David Wolpert


David Hilton Wolpert is an American mathematician, physicist and computer scientist. He is a professor at Santa Fe Institute. He is the author of three books, three patents, over one hundred refereed papers, and has received numerous awards. His name is particularly associated with a group of theorems in computer science known as "no free lunch".

Career

David Wolpert took a B.A. in Physics at Princeton University, then attended the University of California, Santa Barbara, where he took the degrees of M.A. and Ph.D..
Between 1989 and 1997 he pursued a research career at Los Alamos National Laboratory, IBM, TXN Inc. and Santa Fe Institute.
From 1997 to 2011 he worked as senior computer scientist at NASA Ames Research Center, and became visiting scholar at the Max Planck Institute. He spent the year 2010-11 as Ulam Scholar at the Center for Nonlinear Studies at Los Alamos.
He joined the faculty of Santa Fe Institute in 2011 and became a professor there in September 2013. His research interests have included statistics, game theory, machine learning applications, information theory, optimization methods and complex systems theory.

"No free lunch"

One of Wolpert’s most discussed achievements is known as No free lunch in search and optimization.
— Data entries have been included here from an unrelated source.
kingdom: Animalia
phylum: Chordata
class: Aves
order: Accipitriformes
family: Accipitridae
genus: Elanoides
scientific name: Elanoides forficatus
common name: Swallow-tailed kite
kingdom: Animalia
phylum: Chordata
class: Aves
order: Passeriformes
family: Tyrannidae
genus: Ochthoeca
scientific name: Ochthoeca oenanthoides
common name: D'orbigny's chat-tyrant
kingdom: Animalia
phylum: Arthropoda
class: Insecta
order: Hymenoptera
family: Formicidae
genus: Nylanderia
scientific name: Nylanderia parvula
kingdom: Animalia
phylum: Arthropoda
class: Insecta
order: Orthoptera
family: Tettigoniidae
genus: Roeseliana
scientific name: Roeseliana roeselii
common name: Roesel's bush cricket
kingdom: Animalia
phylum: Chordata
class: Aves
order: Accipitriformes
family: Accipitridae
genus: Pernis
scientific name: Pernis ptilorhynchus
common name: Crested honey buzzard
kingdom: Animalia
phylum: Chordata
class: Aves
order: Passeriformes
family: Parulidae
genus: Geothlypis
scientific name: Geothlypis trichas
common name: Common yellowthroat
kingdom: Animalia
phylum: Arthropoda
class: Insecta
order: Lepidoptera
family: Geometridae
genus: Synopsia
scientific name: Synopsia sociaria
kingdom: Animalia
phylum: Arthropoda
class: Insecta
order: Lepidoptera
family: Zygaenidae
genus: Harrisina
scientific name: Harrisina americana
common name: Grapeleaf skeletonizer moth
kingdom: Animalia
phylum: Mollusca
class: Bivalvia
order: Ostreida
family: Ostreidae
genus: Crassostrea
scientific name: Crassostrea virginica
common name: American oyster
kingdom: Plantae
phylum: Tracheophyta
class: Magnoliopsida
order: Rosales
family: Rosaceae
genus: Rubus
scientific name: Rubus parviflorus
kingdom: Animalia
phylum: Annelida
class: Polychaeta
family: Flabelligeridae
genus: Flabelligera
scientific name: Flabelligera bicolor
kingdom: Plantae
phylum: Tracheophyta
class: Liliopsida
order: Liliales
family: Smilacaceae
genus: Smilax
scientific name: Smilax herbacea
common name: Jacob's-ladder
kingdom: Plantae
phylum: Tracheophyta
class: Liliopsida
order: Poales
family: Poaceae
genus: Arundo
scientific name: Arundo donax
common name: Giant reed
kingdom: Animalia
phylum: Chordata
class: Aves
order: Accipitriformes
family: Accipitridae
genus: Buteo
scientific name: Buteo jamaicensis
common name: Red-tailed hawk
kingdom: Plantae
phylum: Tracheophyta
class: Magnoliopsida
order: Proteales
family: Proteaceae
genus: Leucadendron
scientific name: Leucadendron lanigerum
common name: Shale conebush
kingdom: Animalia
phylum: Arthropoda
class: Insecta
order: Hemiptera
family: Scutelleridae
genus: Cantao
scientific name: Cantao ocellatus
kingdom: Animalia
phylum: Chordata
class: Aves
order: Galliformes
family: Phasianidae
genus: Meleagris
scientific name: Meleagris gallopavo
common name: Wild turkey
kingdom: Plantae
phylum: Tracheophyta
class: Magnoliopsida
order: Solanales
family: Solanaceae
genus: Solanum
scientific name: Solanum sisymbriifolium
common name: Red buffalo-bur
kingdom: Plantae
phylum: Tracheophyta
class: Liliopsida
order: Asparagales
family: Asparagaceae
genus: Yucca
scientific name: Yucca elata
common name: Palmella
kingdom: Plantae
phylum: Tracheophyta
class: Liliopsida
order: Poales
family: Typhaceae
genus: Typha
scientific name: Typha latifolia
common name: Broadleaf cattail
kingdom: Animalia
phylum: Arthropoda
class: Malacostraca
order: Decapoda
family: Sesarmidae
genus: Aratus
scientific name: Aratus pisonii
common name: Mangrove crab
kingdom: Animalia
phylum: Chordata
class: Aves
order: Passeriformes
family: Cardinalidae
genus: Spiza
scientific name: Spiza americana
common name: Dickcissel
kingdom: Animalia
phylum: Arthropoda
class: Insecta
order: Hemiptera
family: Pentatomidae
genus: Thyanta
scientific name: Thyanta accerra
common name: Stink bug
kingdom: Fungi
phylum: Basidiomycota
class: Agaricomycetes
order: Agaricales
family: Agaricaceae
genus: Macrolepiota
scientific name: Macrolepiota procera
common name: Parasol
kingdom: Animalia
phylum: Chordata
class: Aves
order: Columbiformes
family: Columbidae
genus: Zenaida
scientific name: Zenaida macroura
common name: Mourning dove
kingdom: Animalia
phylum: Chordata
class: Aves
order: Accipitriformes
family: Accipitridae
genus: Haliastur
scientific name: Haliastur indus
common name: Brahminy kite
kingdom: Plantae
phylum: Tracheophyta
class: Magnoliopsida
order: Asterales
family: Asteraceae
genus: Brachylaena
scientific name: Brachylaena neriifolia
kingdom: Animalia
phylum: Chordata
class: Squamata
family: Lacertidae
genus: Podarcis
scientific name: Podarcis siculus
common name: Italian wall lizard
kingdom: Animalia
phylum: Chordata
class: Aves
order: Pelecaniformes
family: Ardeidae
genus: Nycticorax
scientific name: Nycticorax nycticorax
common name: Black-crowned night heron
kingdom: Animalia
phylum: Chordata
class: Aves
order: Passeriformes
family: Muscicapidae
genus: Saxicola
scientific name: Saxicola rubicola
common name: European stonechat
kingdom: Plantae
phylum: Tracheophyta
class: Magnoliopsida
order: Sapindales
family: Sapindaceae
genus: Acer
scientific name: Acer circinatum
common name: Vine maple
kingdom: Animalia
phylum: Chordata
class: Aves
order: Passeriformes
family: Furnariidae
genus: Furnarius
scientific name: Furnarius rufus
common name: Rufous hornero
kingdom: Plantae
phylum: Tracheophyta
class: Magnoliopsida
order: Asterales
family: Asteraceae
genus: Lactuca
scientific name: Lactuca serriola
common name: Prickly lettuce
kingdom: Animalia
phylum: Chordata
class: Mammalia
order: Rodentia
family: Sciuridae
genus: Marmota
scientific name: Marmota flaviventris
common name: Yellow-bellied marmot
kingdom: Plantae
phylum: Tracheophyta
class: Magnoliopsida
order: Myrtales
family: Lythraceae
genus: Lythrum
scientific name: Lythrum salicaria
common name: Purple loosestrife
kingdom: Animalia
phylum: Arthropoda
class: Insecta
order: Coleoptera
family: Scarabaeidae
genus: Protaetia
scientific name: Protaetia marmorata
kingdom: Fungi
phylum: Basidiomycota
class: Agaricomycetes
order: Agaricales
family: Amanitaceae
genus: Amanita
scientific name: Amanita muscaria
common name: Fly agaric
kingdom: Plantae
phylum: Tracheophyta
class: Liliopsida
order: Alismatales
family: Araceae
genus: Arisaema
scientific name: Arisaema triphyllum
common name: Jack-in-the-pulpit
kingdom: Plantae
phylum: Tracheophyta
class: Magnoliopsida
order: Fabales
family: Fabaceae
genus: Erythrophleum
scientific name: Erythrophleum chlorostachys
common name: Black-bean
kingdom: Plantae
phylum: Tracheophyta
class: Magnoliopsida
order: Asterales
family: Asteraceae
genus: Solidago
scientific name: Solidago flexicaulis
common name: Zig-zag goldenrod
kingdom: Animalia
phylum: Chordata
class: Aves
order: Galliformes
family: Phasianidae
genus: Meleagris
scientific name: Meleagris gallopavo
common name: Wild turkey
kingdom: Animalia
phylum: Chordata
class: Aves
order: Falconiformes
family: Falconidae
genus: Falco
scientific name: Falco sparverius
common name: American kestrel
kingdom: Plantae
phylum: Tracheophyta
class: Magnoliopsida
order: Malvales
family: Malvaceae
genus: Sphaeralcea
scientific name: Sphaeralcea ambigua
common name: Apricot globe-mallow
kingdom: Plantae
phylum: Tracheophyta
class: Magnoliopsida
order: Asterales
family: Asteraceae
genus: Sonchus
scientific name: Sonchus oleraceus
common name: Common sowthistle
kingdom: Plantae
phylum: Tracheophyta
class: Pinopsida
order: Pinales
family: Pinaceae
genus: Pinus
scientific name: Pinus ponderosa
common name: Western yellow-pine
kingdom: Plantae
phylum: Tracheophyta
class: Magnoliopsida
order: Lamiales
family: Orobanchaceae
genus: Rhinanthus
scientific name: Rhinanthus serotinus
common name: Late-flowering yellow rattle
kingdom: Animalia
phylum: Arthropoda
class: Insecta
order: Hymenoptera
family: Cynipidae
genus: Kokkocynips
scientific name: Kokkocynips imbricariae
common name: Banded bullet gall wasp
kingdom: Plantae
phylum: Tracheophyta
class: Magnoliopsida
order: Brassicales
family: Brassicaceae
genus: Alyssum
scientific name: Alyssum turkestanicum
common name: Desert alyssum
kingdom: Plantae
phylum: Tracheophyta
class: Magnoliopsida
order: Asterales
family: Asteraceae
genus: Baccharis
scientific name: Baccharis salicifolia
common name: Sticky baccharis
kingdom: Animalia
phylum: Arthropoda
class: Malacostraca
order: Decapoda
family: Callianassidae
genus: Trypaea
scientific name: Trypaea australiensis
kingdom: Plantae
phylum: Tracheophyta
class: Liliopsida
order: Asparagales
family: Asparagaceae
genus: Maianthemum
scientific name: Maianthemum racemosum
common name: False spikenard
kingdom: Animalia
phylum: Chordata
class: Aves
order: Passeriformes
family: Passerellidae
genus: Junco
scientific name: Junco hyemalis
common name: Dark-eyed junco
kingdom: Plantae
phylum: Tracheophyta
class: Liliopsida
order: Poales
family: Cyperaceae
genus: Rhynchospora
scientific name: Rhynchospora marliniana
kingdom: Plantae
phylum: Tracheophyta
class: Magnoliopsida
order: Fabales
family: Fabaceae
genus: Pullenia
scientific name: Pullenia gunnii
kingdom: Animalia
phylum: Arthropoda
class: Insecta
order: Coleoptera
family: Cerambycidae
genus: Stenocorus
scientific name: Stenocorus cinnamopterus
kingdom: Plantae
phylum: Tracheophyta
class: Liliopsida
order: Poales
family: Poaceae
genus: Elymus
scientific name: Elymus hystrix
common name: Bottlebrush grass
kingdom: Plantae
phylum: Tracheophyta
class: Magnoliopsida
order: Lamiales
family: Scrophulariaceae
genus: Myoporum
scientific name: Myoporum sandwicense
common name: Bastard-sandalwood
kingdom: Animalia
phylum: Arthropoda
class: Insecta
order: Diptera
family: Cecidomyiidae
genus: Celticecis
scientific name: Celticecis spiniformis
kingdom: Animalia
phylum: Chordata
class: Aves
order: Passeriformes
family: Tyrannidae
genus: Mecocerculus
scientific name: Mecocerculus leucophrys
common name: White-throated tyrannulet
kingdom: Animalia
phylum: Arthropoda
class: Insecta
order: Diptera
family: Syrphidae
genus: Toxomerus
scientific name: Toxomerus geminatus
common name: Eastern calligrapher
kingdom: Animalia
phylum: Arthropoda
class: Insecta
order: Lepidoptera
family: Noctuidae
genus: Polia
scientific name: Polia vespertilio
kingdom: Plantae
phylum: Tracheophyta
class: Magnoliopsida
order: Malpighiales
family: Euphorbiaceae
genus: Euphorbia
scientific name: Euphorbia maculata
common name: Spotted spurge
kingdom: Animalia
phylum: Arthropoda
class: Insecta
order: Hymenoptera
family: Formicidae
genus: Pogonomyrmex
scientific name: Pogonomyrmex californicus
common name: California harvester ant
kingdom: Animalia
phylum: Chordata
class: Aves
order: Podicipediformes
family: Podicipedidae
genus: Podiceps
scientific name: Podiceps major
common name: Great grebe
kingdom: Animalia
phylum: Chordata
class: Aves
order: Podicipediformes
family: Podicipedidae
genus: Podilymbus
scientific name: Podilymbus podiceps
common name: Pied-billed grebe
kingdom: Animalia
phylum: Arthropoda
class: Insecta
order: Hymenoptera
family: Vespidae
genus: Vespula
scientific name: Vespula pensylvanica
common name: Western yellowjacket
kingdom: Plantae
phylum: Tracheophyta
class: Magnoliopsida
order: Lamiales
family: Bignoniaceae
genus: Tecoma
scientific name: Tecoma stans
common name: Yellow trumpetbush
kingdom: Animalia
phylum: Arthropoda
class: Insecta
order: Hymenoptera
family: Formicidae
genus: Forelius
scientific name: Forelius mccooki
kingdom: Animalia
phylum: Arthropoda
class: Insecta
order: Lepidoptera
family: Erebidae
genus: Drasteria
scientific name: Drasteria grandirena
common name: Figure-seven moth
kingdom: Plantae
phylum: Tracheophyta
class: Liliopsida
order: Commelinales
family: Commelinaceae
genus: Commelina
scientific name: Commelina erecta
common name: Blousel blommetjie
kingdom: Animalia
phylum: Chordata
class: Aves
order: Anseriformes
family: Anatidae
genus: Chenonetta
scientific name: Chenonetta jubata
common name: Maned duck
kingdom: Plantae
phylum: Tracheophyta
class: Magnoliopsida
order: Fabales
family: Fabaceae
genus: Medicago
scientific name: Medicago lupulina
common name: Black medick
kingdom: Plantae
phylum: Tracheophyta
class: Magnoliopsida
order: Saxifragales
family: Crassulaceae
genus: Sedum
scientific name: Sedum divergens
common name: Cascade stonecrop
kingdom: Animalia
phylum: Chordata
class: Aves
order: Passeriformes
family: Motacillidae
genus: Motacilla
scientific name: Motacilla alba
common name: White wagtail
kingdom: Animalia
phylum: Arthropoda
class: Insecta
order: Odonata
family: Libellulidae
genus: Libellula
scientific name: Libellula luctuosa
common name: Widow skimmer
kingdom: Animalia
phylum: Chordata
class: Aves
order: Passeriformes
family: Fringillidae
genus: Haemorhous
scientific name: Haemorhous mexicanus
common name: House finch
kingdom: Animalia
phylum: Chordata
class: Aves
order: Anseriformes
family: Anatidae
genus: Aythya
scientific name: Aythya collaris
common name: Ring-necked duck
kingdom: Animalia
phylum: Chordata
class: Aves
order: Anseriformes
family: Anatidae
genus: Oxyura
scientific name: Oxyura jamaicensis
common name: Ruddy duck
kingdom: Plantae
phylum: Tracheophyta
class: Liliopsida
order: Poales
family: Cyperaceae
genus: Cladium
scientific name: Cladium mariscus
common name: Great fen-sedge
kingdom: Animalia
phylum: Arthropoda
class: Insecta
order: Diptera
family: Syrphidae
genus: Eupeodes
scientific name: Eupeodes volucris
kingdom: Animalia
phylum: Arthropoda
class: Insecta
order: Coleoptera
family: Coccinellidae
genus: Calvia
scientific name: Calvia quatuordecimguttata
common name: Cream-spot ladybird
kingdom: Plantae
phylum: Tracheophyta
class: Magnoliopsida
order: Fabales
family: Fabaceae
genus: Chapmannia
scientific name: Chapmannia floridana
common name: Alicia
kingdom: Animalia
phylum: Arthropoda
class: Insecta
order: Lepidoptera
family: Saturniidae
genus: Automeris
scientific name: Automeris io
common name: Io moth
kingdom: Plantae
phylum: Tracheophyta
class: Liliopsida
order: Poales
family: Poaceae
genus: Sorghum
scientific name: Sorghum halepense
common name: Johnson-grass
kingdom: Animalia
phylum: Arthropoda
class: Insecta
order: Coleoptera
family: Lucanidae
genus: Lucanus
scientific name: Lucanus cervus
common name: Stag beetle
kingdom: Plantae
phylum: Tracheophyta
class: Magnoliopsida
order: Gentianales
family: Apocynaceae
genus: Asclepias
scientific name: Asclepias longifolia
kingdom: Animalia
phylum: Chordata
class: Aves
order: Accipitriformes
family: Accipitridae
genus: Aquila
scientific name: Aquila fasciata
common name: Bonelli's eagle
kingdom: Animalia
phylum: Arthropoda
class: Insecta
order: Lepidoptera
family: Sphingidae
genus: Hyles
By this theorem, all algorithms for search and optimization perform equally well averaged over all problems in the class with which they are designed to deal. The theorem holds only under certain conditions that are not often encountered precisely in real life, although it has been claimed that the conditions can be met approximately. The theorem lies within the domain of computer science, but a weaker version known as the “folkloric no free lunch theorem” has been drawn upon by William A. Dembski in support of intelligent design. This use of the theorem has been rejected by Wolpert himself and others.

Limitation on knowledge

Wolpert has put forward a formal argument to show that it is in principle impossible for any intellect to know everything about the universe of which it forms a part, in other words disproving "Laplace's demon". This has been seen as an extension of the limitative theorems of the twentieth century such as those of Heisenberg and Gödel. In 2018 Wolpert published a proof revealing the fundamental limits of scientific knowledge.

Machine learning

Wolpert made many contributions to the early work on machine learning. These include the first Bayesian estimator of the entropy of a distribution based on samples of the distribution, disproving formal claims that the "evidence procedure" is equivalent to hierarchical Bayes, a Bayesian alternative to the chi-squared test, a proof that there is no prior for which the bootstrap procedure is Bayes-optimal, and Bayesian extensions of the bias-plus-variance decomposition. Most prominently, he introduced "stacked generalization", a more sophisticated version of cross-validation that uses held-in / held-out partitions of a data set to combine learning algorithms rather than just choose one of them. This work was developed further by Breiman, Smyth, Clarke and many others, and in particular the top two winners of 2009 Netflix competition made extensive use of stacked generalization.